If not MaterializedViews and not secondary indices then what else is the recommended way to query data in cassandra - cassandra

I have some data in Cassandra. Say
create table MyTable {
id text PRIMARY KEY,
data text,
updated_on timestamp
}
My application in addition to querying this data by primary key id, needs to query it by updated_on timestamp as well. To fulfil the query by time use case I have tried the following.
create table MyTable {
id text PRIMARY KEY,
data text,
updated_on timestamp,
updated_on_minute timestamp
}
Secondary index on the updated_on_minute field. As I understand, secondary indexes are not recommended for high cardinality cases (which is my case, because I could have a lot of data at the same minute mark). Moreover I have data that gets frequently updated, which means the updated_on_minute will keep revving.
MaterializedView with updated_on_minute as the partition key and a id as the clustering key.

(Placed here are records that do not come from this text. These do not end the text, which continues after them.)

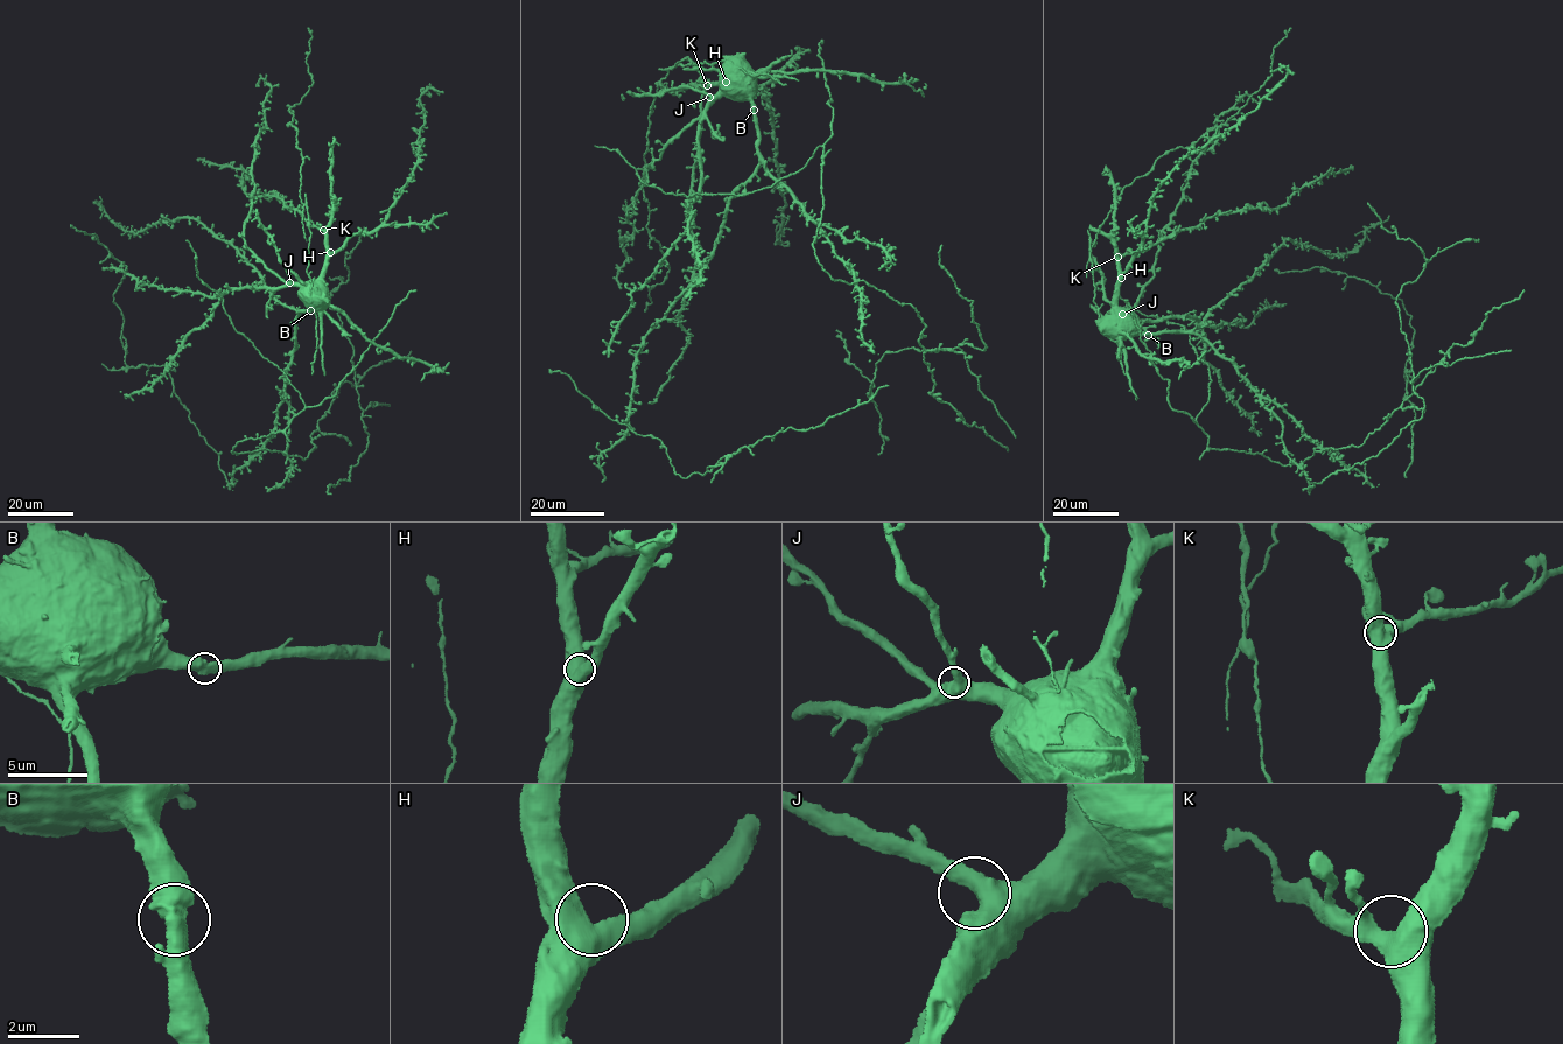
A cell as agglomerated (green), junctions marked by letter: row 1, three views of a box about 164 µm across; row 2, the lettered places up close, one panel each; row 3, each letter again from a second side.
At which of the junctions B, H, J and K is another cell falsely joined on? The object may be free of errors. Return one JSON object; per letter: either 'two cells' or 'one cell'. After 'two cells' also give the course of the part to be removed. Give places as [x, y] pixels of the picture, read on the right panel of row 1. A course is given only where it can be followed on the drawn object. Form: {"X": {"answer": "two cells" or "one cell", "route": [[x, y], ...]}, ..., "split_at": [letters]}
{"B": {"answer": "one cell"}, "H": {"answer": "one cell"}, "J": {"answer": "one cell"}, "K": {"answer": "one cell"}, "split_at": []}

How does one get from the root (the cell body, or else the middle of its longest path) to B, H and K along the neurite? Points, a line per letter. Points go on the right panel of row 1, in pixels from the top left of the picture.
B: (1111, 319), (1119, 328), (1132, 328), (1148, 335)
H: (1111, 319), (1121, 278)
K: (1111, 319), (1119, 279), (1118, 257)

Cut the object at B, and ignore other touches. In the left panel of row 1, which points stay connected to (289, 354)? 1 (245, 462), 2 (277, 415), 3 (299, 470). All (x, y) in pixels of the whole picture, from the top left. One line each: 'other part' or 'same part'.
1: same part
2: same part
3: same part

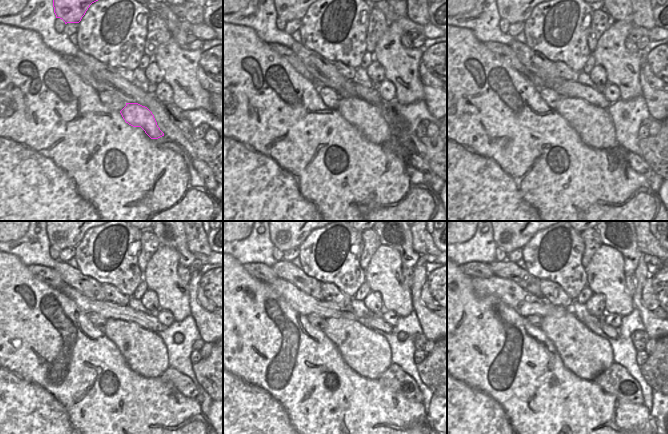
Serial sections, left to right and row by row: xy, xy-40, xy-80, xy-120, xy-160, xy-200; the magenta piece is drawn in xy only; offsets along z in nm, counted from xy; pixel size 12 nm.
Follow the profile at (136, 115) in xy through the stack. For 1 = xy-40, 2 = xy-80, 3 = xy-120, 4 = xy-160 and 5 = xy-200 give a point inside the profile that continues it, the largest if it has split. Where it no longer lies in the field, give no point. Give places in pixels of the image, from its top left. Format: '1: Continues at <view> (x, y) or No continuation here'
1: Continues at xy-40 (367, 118)
2: Continues at xy-80 (594, 125)
3: Continues at xy-120 (144, 351)
4: Continues at xy-160 (364, 350)
5: Continues at xy-200 (586, 354)

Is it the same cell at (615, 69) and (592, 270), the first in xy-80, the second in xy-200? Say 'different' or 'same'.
same

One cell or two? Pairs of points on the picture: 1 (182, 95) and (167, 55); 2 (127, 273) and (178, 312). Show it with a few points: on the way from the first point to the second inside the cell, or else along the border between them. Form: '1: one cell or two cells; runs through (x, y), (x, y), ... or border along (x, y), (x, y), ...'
1: one cell; runs through (184, 85), (180, 68), (177, 65)
2: two cells; border along (142, 273), (144, 279)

I am on version 3.9 of cassandra and had just begun using these, but alas I find these release notes for 3.11x (https://github.com/apache/cassandra/blob/cassandra-3.11/NEWS.txt), which declare them purely experimental and not meant for production clusters.
So then what are my options? Do I just need to maintain my own tables to track data that comes in timewise? Would love some input on this.
Thanks in advance.

As always have been the case, create additional table to query by a different partition key.
In your case the table would be
create table MyTable_by_timestamp {
id text,
data text,
updated_on timestamp,
Primary key(updated_on, id)
}
Write to both tables mytable_by_timetamp and mytable_by_id. Use the corresponding table to READ from based on the partition key either updated_on or id.
It’s absolutely fine to duplicate data based on the use case (query) it’s trying solve.
Edited:
In case there is a fear about huge partition, you can always bucket into smaller partitions. For example the table above could be broken down into
create table MyTable_by_timestamp {
id text,
data text,
updated_on timestamp,
updated_min timestamp,
Primary key(updated_min, id)
}
Here I have chosen every minute as the bucket size. Depending on how many updates you receive, you can change it to seconds (updated_sec) to reduce the partition size further.

Related

How to select data in Cassandra either by ID or date?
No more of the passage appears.